Extracted data entries

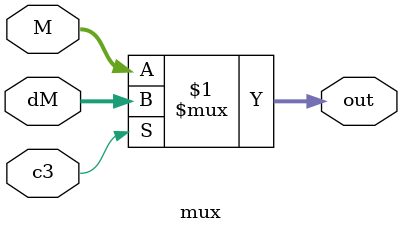
<source format=v>
module mux (
    input c3,
    input [8:0]M, dM,
    output [8:0] out
);
    assign out = (c3) ? dM : M;

endmodule

</source>
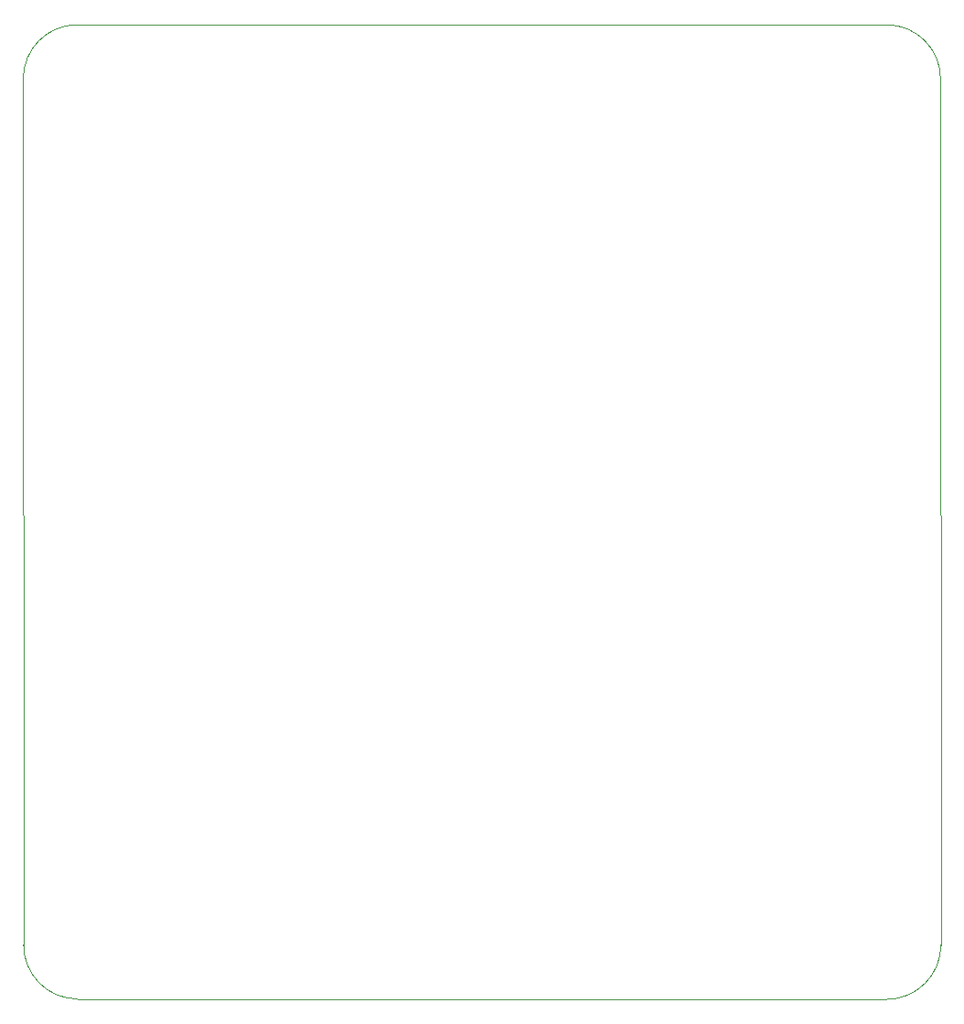
<source format=gbr>
%TF.GenerationSoftware,KiCad,Pcbnew,8.0.7*%
%TF.CreationDate,2025-04-02T17:47:29-05:00*%
%TF.ProjectId,FinalBoard,46696e61-6c42-46f6-9172-642e6b696361,rev?*%
%TF.SameCoordinates,Original*%
%TF.FileFunction,Profile,NP*%
%FSLAX46Y46*%
G04 Gerber Fmt 4.6, Leading zero omitted, Abs format (unit mm)*
G04 Created by KiCad (PCBNEW 8.0.7) date 2025-04-02 17:47:29*
%MOMM*%
%LPD*%
G01*
G04 APERTURE LIST*
%TA.AperFunction,Profile*%
%ADD10C,0.050000*%
%TD*%
G04 APERTURE END LIST*
D10*
X195000000Y-140250000D02*
X120035534Y-140214466D01*
X200000000Y-55000000D02*
X200035534Y-135214466D01*
X120000000Y-50000000D02*
X195000000Y-50000000D01*
X115035534Y-135214466D02*
X115000000Y-55000000D01*
X195000000Y-50000000D02*
G75*
G02*
X200000000Y-55000000I0J-5000000D01*
G01*
X200035534Y-135214466D02*
G75*
G02*
X195000000Y-140250000I-5035534J0D01*
G01*
X120035534Y-140214466D02*
G75*
G02*
X115035534Y-135214466I0J5000000D01*
G01*
X115000000Y-55000000D02*
G75*
G02*
X120000000Y-50000000I5000000J0D01*
G01*
M02*

</source>
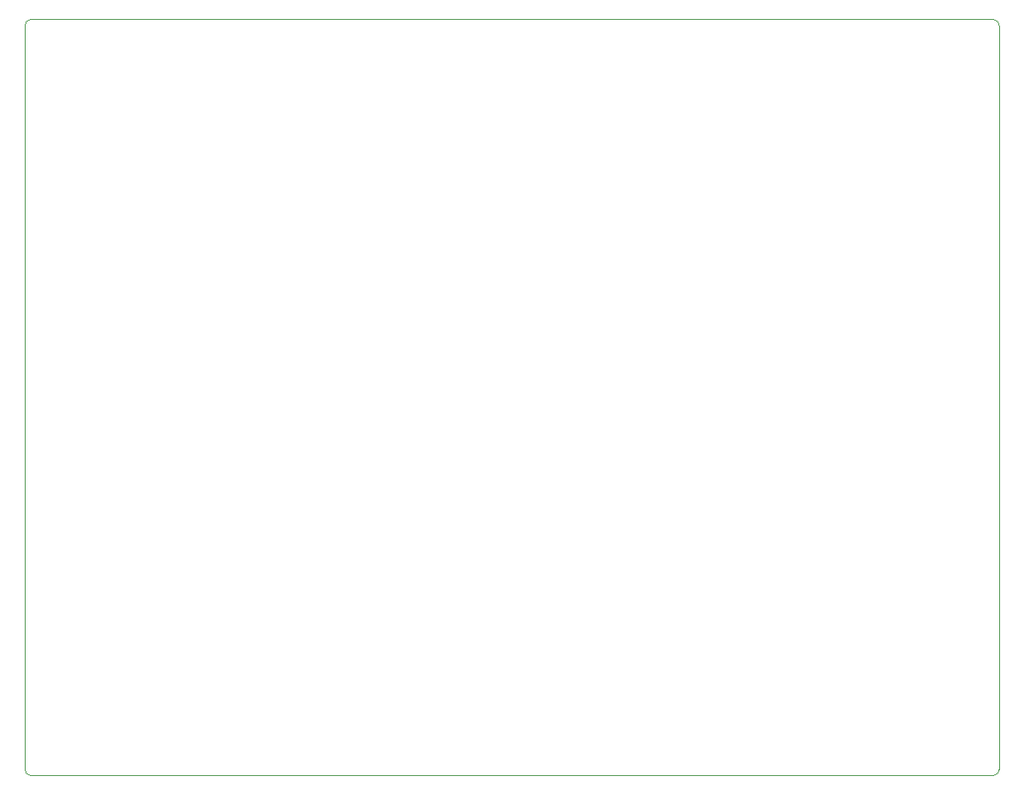
<source format=gm1>
G04 #@! TF.GenerationSoftware,KiCad,Pcbnew,6.0.9-8da3e8f707~116~ubuntu20.04.1*
G04 #@! TF.CreationDate,2023-03-12T23:04:33+01:00*
G04 #@! TF.ProjectId,six_to_six,7369785f-746f-45f7-9369-782e6b696361,rev?*
G04 #@! TF.SameCoordinates,Original*
G04 #@! TF.FileFunction,Profile,NP*
%FSLAX46Y46*%
G04 Gerber Fmt 4.6, Leading zero omitted, Abs format (unit mm)*
G04 Created by KiCad (PCBNEW 6.0.9-8da3e8f707~116~ubuntu20.04.1) date 2023-03-12 23:04:33*
%MOMM*%
%LPD*%
G01*
G04 APERTURE LIST*
G04 #@! TA.AperFunction,Profile*
%ADD10C,0.100000*%
G04 #@! TD*
G04 APERTURE END LIST*
D10*
X643255000Y-159385000D02*
G75*
G03*
X642620000Y-160020000I0J-635000D01*
G01*
X741807000Y-159385000D02*
X643255000Y-159385000D01*
X741807000Y-236855000D02*
X643255000Y-236855000D01*
X741807000Y-236855000D02*
G75*
G03*
X742442000Y-236220000I0J635000D01*
G01*
X642620000Y-236220000D02*
G75*
G03*
X643255000Y-236855000I635000J0D01*
G01*
X742442000Y-160020000D02*
G75*
G03*
X741807000Y-159385000I-635000J0D01*
G01*
X642620000Y-160020000D02*
X642620000Y-236220000D01*
X742442000Y-160020000D02*
X742442000Y-236220000D01*
M02*

</source>
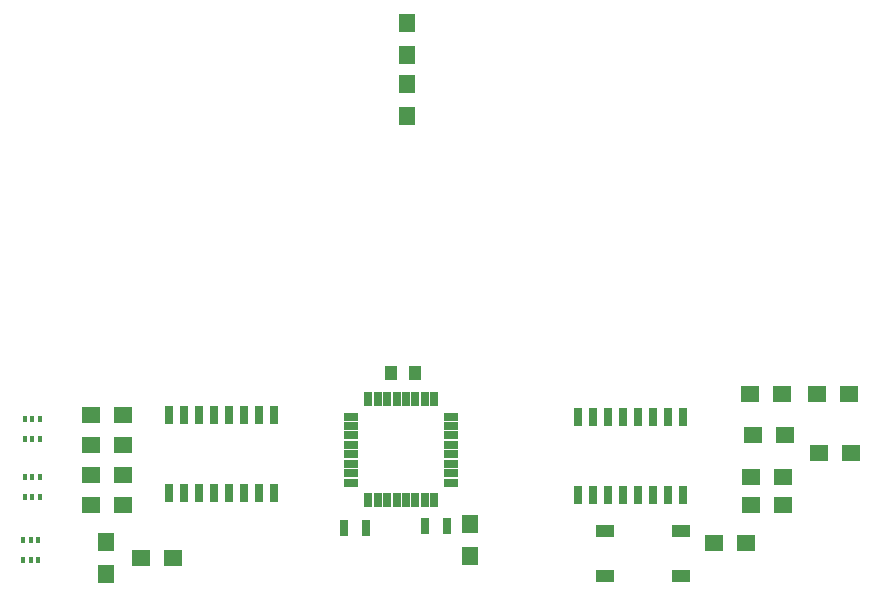
<source format=gtp>
G04 #@! TF.FileFunction,Paste,Top*
%FSLAX46Y46*%
G04 Gerber Fmt 4.6, Leading zero omitted, Abs format (unit mm)*
G04 Created by KiCad (PCBNEW 4.0.0-2.201512072331+6194~38~ubuntu14.04.1-stable) date Sun 31 Jul 2016 10:30:43 AM CEST*
%MOMM*%
G01*
G04 APERTURE LIST*
%ADD10C,0.100000*%
%ADD11R,0.350800X0.575800*%
%ADD12R,1.350800X1.550800*%
%ADD13R,1.550800X1.350800*%
%ADD14R,0.650800X1.650800*%
%ADD15R,0.650800X1.550800*%
%ADD16R,0.650800X1.250800*%
%ADD17R,1.250800X0.650800*%
%ADD18R,0.750800X1.350800*%
%ADD19R,1.050800X1.300800*%
%ADD20R,1.650800X1.050800*%
G04 APERTURE END LIST*
D10*
D11*
X127000000Y-84125500D03*
X127000000Y-85800500D03*
X127650000Y-85800500D03*
X126350000Y-85800500D03*
X126350000Y-84125500D03*
X127650000Y-84125500D03*
X127000000Y-89078500D03*
X127000000Y-90753500D03*
X127650000Y-90753500D03*
X126350000Y-90753500D03*
X126350000Y-89078500D03*
X127650000Y-89078500D03*
X126873000Y-94412500D03*
X126873000Y-96087500D03*
X127523000Y-96087500D03*
X126223000Y-96087500D03*
X126223000Y-94412500D03*
X127523000Y-94412500D03*
D12*
X164084000Y-95711000D03*
X164084000Y-93011000D03*
X158750000Y-58500000D03*
X158750000Y-55800000D03*
X158750000Y-53293000D03*
X158750000Y-50593000D03*
D13*
X132000000Y-83820000D03*
X134700000Y-83820000D03*
X132000000Y-86360000D03*
X134700000Y-86360000D03*
X132000000Y-88900000D03*
X134700000Y-88900000D03*
X132000000Y-91440000D03*
X134700000Y-91440000D03*
X136191000Y-95885000D03*
X138891000Y-95885000D03*
D12*
X133223000Y-97235000D03*
X133223000Y-94535000D03*
D13*
X190707000Y-85471000D03*
X188007000Y-85471000D03*
X196295000Y-86995000D03*
X193595000Y-86995000D03*
X190580000Y-89027000D03*
X187880000Y-89027000D03*
X190580000Y-91440000D03*
X187880000Y-91440000D03*
X187405000Y-94615000D03*
X184705000Y-94615000D03*
X190453000Y-82042000D03*
X187753000Y-82042000D03*
X196168000Y-82042000D03*
X193468000Y-82042000D03*
D14*
X147447000Y-83822000D03*
X146177000Y-83822000D03*
X144907000Y-83822000D03*
X143637000Y-83822000D03*
X142367000Y-83820000D03*
D15*
X141097000Y-83822000D03*
D14*
X139827000Y-83822000D03*
X138557000Y-83822000D03*
X138557000Y-90422000D03*
X139827000Y-90422000D03*
X141097000Y-90422000D03*
X142367000Y-90422000D03*
X143637000Y-90422000D03*
X144907000Y-90422000D03*
X146177000Y-90422000D03*
X147447000Y-90422000D03*
X173228000Y-90549000D03*
X174498000Y-90549000D03*
X175768000Y-90549000D03*
X177038000Y-90549000D03*
X178308000Y-90551000D03*
D15*
X179578000Y-90549000D03*
D14*
X180848000Y-90549000D03*
X182118000Y-90549000D03*
X182118000Y-83949000D03*
X180848000Y-83949000D03*
X179578000Y-83949000D03*
X178308000Y-83949000D03*
X177038000Y-83949000D03*
X175768000Y-83949000D03*
X174498000Y-83949000D03*
X173228000Y-83949000D03*
D16*
X161042000Y-82491000D03*
X160242000Y-82491000D03*
X159442000Y-82491000D03*
X158642000Y-82491000D03*
X157842000Y-82491000D03*
X157042000Y-82491000D03*
X156242000Y-82491000D03*
X155442000Y-82491000D03*
D17*
X153992000Y-83941000D03*
X153992000Y-84741000D03*
X153992000Y-85541000D03*
X153992000Y-86341000D03*
X153992000Y-87141000D03*
X153992000Y-87941000D03*
X153992000Y-88741000D03*
X153992000Y-89541000D03*
D16*
X155442000Y-90991000D03*
X156242000Y-90991000D03*
X157042000Y-90991000D03*
X157842000Y-90991000D03*
X158642000Y-90991000D03*
X159442000Y-90991000D03*
X160242000Y-90991000D03*
X161042000Y-90991000D03*
D17*
X162492000Y-89541000D03*
X162492000Y-88741000D03*
X162492000Y-87941000D03*
X162492000Y-87141000D03*
X162492000Y-86341000D03*
X162492000Y-85541000D03*
X162492000Y-84741000D03*
X162492000Y-83941000D03*
D18*
X153355000Y-93345000D03*
X155255000Y-93345000D03*
D19*
X157369000Y-80264000D03*
X159369000Y-80264000D03*
D20*
X175489000Y-93604000D03*
X181889000Y-93604000D03*
X175489000Y-97404000D03*
X181889000Y-97404000D03*
D18*
X160213000Y-93218000D03*
X162113000Y-93218000D03*
M02*

</source>
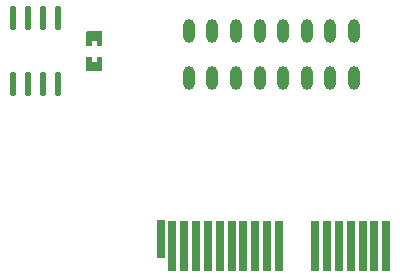
<source format=gbp>
G04 Layer: BottomPasteMaskLayer*
G04 EasyEDA v6.5.20, 2023-01-09 08:49:07*
G04 a67cddfb3fce44daa9051d46cbbcc19f,10*
G04 Gerber Generator version 0.2*
G04 Scale: 100 percent, Rotated: No, Reflected: No *
G04 Dimensions in millimeters *
G04 leading zeros omitted , absolute positions ,4 integer and 5 decimal *
%FSLAX45Y45*%
%MOMM*%

%ADD10O,0.58801X2.0450048*%
%ADD11R,0.7000X4.3000*%
%ADD12R,0.7000X3.2000*%
%ADD13O,0.9999979999999999X1.9999959999999999*%

%LPD*%
G36*
X934008Y2167483D02*
G01*
X928979Y2162505D01*
X928979Y2047493D01*
X934008Y2042515D01*
X975004Y2042007D01*
X975004Y2087016D01*
X1020013Y2087016D01*
X1020013Y2042972D01*
X1061974Y2042515D01*
X1067003Y2047493D01*
X1067003Y2162505D01*
X1061974Y2167483D01*
G37*
G36*
X934008Y1952498D02*
G01*
X928979Y1947519D01*
X928979Y1832508D01*
X934008Y1827479D01*
X1061974Y1827479D01*
X1067003Y1832508D01*
X1067003Y1947519D01*
X1061974Y1952498D01*
X1020013Y1952498D01*
X1020013Y1907997D01*
X975004Y1907997D01*
X975004Y1951989D01*
G37*
D10*
G01*
X309498Y2277237D03*
G01*
X436498Y2277237D03*
G01*
X563498Y2277237D03*
G01*
X690498Y2277237D03*
G01*
X309498Y1722754D03*
G01*
X436498Y1722754D03*
G01*
X563498Y1722754D03*
G01*
X690498Y1722754D03*
D11*
G01*
X3469893Y350062D03*
G01*
X2559888Y350062D03*
G01*
X2459888Y350062D03*
G01*
X2359888Y350062D03*
G01*
X2259888Y350062D03*
G01*
X2159888Y350062D03*
G01*
X2059889Y350062D03*
G01*
X1959889Y350062D03*
G01*
X1859889Y350062D03*
G01*
X1759889Y350062D03*
G01*
X1659889Y350062D03*
G01*
X3369894Y350062D03*
G01*
X2869895Y350062D03*
G01*
X2969895Y350062D03*
G01*
X3069894Y350062D03*
G01*
X3169894Y350062D03*
G01*
X3269894Y350062D03*
D12*
G01*
X1559890Y405053D03*
D13*
G01*
X1796516Y2170849D03*
G01*
X1996516Y2170849D03*
G01*
X2196515Y2170849D03*
G01*
X2396515Y2170849D03*
G01*
X2596515Y2170849D03*
G01*
X2796514Y2170849D03*
G01*
X2996514Y2170849D03*
G01*
X3196513Y2170849D03*
G01*
X3196513Y1770849D03*
G01*
X2996514Y1770849D03*
G01*
X2796514Y1770849D03*
G01*
X2596515Y1770849D03*
G01*
X2396515Y1770849D03*
G01*
X2196515Y1770849D03*
G01*
X1996516Y1770849D03*
G01*
X1796516Y1770849D03*
M02*

</source>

■ **WHAT TO PRODUCE**:
Reproduce the lines above, beginning at the line with "X190707000Y-85471000D03*" and stopping after the line with "X174498000Y-90549000D03*", exactly as they are.

■ **RESPONSE FOR THIS EXERCISE**:
X190707000Y-85471000D03*
X188007000Y-85471000D03*
X196295000Y-86995000D03*
X193595000Y-86995000D03*
X190580000Y-89027000D03*
X187880000Y-89027000D03*
X190580000Y-91440000D03*
X187880000Y-91440000D03*
X187405000Y-94615000D03*
X184705000Y-94615000D03*
X190453000Y-82042000D03*
X187753000Y-82042000D03*
X196168000Y-82042000D03*
X193468000Y-82042000D03*
D14*
X147447000Y-83822000D03*
X146177000Y-83822000D03*
X144907000Y-83822000D03*
X143637000Y-83822000D03*
X142367000Y-83820000D03*
D15*
X141097000Y-83822000D03*
D14*
X139827000Y-83822000D03*
X138557000Y-83822000D03*
X138557000Y-90422000D03*
X139827000Y-90422000D03*
X141097000Y-90422000D03*
X142367000Y-90422000D03*
X143637000Y-90422000D03*
X144907000Y-90422000D03*
X146177000Y-90422000D03*
X147447000Y-90422000D03*
X173228000Y-90549000D03*
X174498000Y-90549000D03*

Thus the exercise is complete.